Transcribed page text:
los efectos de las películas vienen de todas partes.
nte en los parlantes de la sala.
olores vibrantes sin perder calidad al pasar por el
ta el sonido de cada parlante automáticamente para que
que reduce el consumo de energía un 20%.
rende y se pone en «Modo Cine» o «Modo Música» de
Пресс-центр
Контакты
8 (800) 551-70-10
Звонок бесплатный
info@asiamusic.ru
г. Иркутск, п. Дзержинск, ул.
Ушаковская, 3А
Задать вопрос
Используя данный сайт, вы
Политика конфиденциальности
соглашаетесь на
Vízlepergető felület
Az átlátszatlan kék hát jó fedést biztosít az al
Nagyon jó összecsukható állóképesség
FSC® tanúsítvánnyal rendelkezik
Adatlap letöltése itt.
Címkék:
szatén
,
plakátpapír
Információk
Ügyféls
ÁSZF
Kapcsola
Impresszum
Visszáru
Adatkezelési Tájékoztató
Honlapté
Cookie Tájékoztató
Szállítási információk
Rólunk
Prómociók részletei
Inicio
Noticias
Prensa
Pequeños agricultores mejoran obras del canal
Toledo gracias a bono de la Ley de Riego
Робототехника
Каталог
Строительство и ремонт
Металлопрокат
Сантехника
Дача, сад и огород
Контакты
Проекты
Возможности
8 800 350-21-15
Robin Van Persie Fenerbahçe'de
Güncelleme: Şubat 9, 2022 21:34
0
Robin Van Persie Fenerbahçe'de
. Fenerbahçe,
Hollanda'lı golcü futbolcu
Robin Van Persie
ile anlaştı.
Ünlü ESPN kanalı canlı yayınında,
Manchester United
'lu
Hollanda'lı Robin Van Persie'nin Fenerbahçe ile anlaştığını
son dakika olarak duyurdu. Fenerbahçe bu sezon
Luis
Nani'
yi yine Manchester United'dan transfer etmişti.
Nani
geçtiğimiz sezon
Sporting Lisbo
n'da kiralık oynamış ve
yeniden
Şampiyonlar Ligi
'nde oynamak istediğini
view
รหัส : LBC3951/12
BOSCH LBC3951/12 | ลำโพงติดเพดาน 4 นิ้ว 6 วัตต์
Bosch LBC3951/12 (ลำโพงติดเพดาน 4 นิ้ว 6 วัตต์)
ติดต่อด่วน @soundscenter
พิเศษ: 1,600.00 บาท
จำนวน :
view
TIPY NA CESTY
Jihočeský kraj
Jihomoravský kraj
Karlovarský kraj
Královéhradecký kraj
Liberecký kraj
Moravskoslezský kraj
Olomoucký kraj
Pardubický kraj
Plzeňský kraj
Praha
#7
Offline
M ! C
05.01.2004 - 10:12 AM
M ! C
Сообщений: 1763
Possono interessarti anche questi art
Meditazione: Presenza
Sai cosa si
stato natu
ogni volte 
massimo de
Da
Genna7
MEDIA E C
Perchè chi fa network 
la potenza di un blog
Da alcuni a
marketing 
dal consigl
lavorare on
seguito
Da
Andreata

### [Problem to solve]
Report every line in the items that contains the string "Tájékoztató", copying each such line in full. Matches must agree in case.

### [Solution for this task]
Adatkezelési Tájékoztató
Cookie Tájékoztató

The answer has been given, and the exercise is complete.